I also loved this because how often do we look at women? How often do we look at women’s age and women who are ill? I was determined not to be vain about the selfie footage. You see me having lost all my hair in the cancer treatment, looking really ravaged. It’s a 3D look at cancer, ageing, lack of sleep and what you look like when your son has decided not to speak to you for two days – this is what it looks like.

I was so impressed by the way you pulled that structure out of your own life. I’d love to know what’s next.

I’m a big fan of Agnès Varda, who made such great work about her own life and the way she saw the world right into her 80s. There aren’t enough feature docs about the way women navigate the world, particularly in late middle age into old age. I turned sixty recently and I want to carry on experimenting with tech. Recently, I had one day which epitomised the mental load of women working from home. I got up, I helped Jim do a self-tape, dealt with some difficult emails from work, wrote a student reference, went to pick up my mum from a cataract op and took her home, got her a sandwich and cup of tea. Went shopping, got home, burnt the meatballs, put the laundry upstairs, and I want to summarise this life. I’ve been looking at buying a police body cam that I would wear on my chest. There’s also the Meta AI glasses, and I don’t think a film has been made on one yet, which is always a good gimmick to get some funding.

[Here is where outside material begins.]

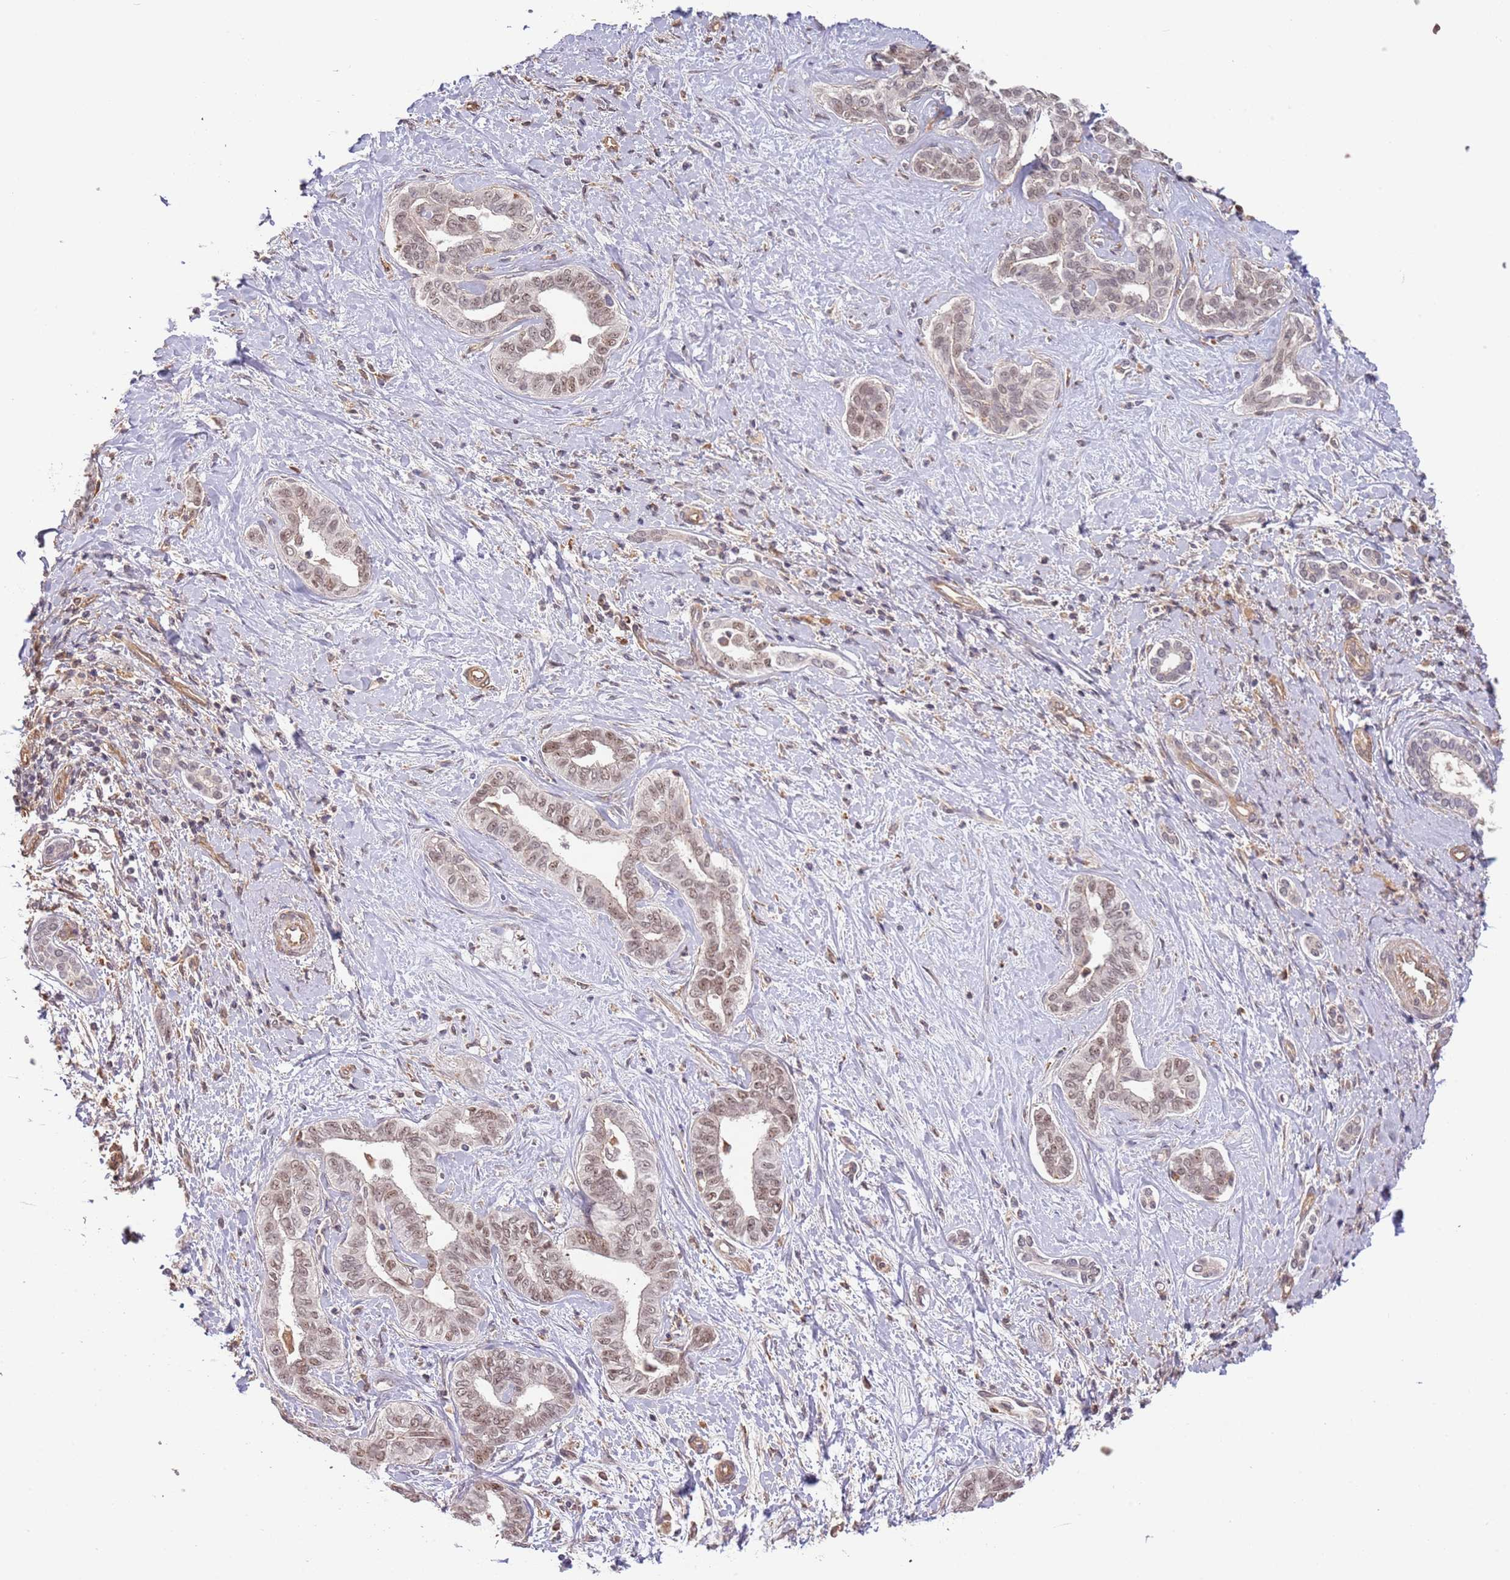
{"staining": {"intensity": "weak", "quantity": ">75%", "location": "nuclear"}, "tissue": "liver cancer", "cell_type": "Tumor cells", "image_type": "cancer", "snomed": [{"axis": "morphology", "description": "Cholangiocarcinoma"}, {"axis": "topography", "description": "Liver"}], "caption": "Tumor cells reveal weak nuclear positivity in approximately >75% of cells in cholangiocarcinoma (liver). (Brightfield microscopy of DAB IHC at high magnification).", "gene": "SURF2", "patient": {"sex": "female", "age": 77}}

Jim is leaving home for the first time, which is a big turning point. I have to think, who am I without him? I’m exhausted by the process of making and funding a feature, but I have the experience of building a feature on a series of shorts. I’m on sabbatical from my teaching day job this Autumn, so I’ll just knock out a short and then it will build some interesting archive. I think the best feature directors take time between films. I don’t mind if the next feature takes me seven or eight years. I’m going to start building an archive of my own life. I think Jim will return for cameos but it’s going to be about my life, in my sixties, which we don’t see enough of.